Dataset excerpts
- Opening Delimiter -

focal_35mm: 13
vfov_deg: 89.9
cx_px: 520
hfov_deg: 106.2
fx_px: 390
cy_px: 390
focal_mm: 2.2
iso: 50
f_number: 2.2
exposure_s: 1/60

- Closing Delimiter -
- Opening Delimiter -

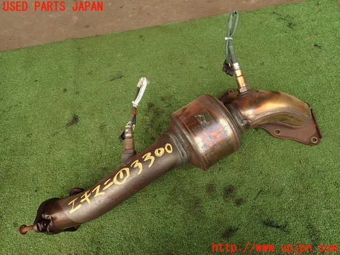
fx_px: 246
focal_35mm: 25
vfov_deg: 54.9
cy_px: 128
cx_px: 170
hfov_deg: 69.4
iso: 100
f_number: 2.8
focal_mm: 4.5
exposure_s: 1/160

- Closing Delimiter -
- Opening Delimiter -

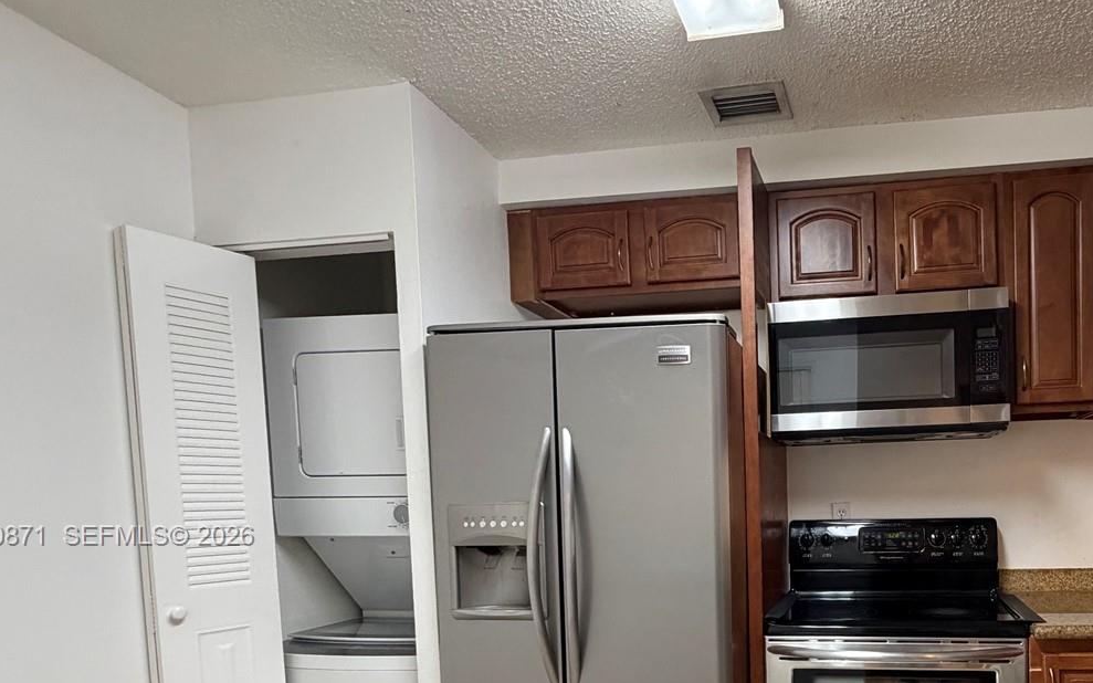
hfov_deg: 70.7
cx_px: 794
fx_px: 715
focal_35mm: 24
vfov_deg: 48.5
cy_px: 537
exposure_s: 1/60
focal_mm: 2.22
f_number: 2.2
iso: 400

- Closing Delimiter -

**Instruction:**
Set down, exactly as they appear above, all lines from the one that has "vfov_deg: 54.9" down to the one that has "exposure_s: 1/160", including those two and no others.

**Reply to the exercise:**
vfov_deg: 54.9
cy_px: 128
cx_px: 170
hfov_deg: 69.4
iso: 100
f_number: 2.8
focal_mm: 4.5
exposure_s: 1/160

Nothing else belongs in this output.